EXTRACTED TEXT START
I'm not sure that the ParseTTC API is a good idea in the first place (we may only ever want one font from the collection), but if it is to exist, it should at least exploit data deduplication.

benoitkugler commented 6 months ago

Huh..

We could do it, but it would involve a new API for loading collections, since we would need to track the shared tables. And the NewFont constructor would have to be adapted quite heavily..

whereswaldon commented 6 months ago

It seems worth doing given the potential savings. We could (potentially) still offer the simpler, less performant API for use cases that don't need the extra complexity.

dominikh commented 6 months ago

but it would involve a new API for loading collections

Which is IMO warranted, anyway, to make it easier to load fonts from a collection on demand, instead of all at once.

I'm currently tinkering on such a new API, I can send an RFC PR in a couple days if you'd like.

Edit: I take that back. The parsing of some tables depends on other tables, which makes it harder to implement table reuse cleanly, as different tables would need different cache keys to encode the dependencies. Being on the "receiving end" of trying to implement it, I'd probably want to see some stats as to how often large tables get reused. My intuition tells me that this is only really the case for CJK fonts with language defaults. Most uses of collections vary fonts by weight, width, slant, etc, which all require unique glyphs.

benoitkugler commented 6 months ago

Here hare some numbers to illustrate @dominikh point .
EXTRACTED TEXT END
RECORDS SUPPLIED START
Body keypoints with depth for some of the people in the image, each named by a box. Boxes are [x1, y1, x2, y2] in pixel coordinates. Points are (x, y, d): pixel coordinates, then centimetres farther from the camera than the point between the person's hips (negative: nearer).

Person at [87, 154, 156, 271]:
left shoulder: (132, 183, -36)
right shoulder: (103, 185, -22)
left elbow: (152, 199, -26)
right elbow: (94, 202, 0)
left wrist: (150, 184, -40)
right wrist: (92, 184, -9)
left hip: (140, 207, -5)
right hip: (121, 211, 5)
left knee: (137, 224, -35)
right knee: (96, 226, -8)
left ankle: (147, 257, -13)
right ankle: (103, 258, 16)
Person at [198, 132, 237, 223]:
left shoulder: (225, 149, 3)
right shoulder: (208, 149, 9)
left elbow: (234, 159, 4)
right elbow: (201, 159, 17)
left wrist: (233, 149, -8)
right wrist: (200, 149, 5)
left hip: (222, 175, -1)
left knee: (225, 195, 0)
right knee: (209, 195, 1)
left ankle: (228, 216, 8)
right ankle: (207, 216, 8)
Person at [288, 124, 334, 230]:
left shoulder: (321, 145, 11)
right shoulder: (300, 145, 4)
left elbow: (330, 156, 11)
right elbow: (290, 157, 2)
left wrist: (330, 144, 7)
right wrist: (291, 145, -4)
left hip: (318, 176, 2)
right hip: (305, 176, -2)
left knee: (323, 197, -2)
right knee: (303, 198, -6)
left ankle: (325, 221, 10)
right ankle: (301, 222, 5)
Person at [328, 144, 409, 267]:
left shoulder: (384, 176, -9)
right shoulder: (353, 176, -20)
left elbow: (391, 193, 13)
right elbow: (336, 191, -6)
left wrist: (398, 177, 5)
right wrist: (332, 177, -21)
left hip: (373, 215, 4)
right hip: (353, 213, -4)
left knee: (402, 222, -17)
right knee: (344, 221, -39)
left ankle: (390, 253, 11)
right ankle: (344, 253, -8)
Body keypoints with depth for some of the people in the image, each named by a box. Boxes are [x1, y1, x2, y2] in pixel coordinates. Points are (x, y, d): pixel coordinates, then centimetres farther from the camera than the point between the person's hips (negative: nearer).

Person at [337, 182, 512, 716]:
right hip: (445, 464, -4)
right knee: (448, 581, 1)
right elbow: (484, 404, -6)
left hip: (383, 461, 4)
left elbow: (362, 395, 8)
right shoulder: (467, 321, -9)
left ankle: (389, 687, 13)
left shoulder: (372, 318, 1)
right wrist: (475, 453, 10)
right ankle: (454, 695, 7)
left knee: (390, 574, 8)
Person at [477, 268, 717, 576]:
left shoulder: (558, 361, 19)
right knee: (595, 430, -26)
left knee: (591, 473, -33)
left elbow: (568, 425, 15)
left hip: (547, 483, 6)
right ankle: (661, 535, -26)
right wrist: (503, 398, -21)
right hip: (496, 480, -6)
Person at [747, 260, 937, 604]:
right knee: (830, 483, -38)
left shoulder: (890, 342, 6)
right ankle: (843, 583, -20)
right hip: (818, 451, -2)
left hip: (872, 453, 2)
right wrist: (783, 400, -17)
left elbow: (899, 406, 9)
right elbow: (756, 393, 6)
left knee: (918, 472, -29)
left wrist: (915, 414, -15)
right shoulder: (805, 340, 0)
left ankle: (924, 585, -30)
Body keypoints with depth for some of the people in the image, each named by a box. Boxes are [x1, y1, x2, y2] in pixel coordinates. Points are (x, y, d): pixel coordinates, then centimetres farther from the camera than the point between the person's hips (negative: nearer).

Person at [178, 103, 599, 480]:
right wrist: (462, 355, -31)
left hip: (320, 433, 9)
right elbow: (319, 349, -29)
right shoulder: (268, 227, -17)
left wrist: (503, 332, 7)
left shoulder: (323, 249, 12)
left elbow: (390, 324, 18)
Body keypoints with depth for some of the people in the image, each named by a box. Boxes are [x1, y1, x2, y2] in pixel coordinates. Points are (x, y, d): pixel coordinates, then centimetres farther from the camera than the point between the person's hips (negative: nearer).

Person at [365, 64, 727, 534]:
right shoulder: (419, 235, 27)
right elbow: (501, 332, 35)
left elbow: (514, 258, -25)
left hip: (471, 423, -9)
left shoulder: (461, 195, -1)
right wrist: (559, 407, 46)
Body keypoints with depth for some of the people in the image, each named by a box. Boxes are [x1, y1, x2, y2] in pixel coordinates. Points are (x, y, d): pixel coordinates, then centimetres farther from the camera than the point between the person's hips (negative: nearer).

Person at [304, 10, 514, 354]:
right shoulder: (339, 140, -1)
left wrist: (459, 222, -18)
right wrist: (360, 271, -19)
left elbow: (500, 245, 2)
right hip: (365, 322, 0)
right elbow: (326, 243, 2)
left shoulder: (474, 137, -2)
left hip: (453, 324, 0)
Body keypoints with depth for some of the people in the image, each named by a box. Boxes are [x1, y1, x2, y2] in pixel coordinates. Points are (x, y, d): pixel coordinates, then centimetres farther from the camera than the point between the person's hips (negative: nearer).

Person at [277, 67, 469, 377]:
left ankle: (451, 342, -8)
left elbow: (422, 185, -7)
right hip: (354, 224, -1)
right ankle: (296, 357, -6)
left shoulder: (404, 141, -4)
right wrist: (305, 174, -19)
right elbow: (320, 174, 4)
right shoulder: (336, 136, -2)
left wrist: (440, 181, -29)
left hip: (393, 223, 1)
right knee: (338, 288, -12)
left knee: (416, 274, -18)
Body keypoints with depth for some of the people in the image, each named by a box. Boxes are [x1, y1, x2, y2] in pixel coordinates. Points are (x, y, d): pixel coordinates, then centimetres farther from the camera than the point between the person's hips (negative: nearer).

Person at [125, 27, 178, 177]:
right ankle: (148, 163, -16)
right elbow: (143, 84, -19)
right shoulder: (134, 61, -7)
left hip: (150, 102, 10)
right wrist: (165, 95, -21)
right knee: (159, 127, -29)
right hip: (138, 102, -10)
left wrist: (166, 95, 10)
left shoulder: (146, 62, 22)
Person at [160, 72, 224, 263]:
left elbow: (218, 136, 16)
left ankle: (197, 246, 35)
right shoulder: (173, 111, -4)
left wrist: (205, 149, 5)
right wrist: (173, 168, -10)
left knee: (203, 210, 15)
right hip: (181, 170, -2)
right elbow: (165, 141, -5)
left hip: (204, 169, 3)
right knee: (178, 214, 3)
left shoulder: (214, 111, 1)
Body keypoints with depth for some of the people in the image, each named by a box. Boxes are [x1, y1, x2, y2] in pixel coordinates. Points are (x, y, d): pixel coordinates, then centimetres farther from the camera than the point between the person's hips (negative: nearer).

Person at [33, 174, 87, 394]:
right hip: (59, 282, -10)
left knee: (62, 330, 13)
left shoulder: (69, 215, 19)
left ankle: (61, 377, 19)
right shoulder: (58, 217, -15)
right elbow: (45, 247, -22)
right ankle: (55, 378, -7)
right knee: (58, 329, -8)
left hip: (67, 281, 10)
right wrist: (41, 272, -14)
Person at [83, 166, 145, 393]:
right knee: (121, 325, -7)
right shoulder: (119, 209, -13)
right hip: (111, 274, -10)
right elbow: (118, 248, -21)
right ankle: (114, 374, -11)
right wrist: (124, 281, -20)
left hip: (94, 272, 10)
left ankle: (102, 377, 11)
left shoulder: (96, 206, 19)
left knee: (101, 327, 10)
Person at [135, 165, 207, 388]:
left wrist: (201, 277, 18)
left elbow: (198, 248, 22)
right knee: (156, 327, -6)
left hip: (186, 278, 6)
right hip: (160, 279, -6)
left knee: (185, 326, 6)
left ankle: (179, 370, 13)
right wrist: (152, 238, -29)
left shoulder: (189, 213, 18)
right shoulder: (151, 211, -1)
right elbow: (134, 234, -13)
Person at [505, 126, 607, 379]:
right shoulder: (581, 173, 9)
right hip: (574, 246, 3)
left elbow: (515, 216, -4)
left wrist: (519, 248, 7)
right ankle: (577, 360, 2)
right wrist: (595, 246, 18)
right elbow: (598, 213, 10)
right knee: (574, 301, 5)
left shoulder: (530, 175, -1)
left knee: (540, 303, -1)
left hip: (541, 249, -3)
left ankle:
RECORDS SUPPLIED END
WORK INSTRUCTION 1: Copy word for word the part of the font collection discussion that opens with the words containing "Edit: I take" and closes with "illustrate @dominikh point .".
WORK INSTRUCTION 2: In the font collection discussion, which fonts does dominikh's intuition say are really the only case where large tables get reused?

TASK ANSWER 1:
Edit: I take that back. The parsing of some tables depends on other tables, which makes it harder to implement table reuse cleanly, as different tables would need different cache keys to encode the dependencies. Being on the "receiving end" of trying to implement it, I'd probably want to see some stats as to how often large tables get reused. My intuition tells me that this is only really the case for CJK fonts with language defaults. Most uses of collections vary fonts by weight, width, slant, etc, which all require unique glyphs.

benoitkugler commented 6 months ago

Here hare some numbers to illustrate @dominikh point .

TASK ANSWER 2: CJK fonts with language defaults.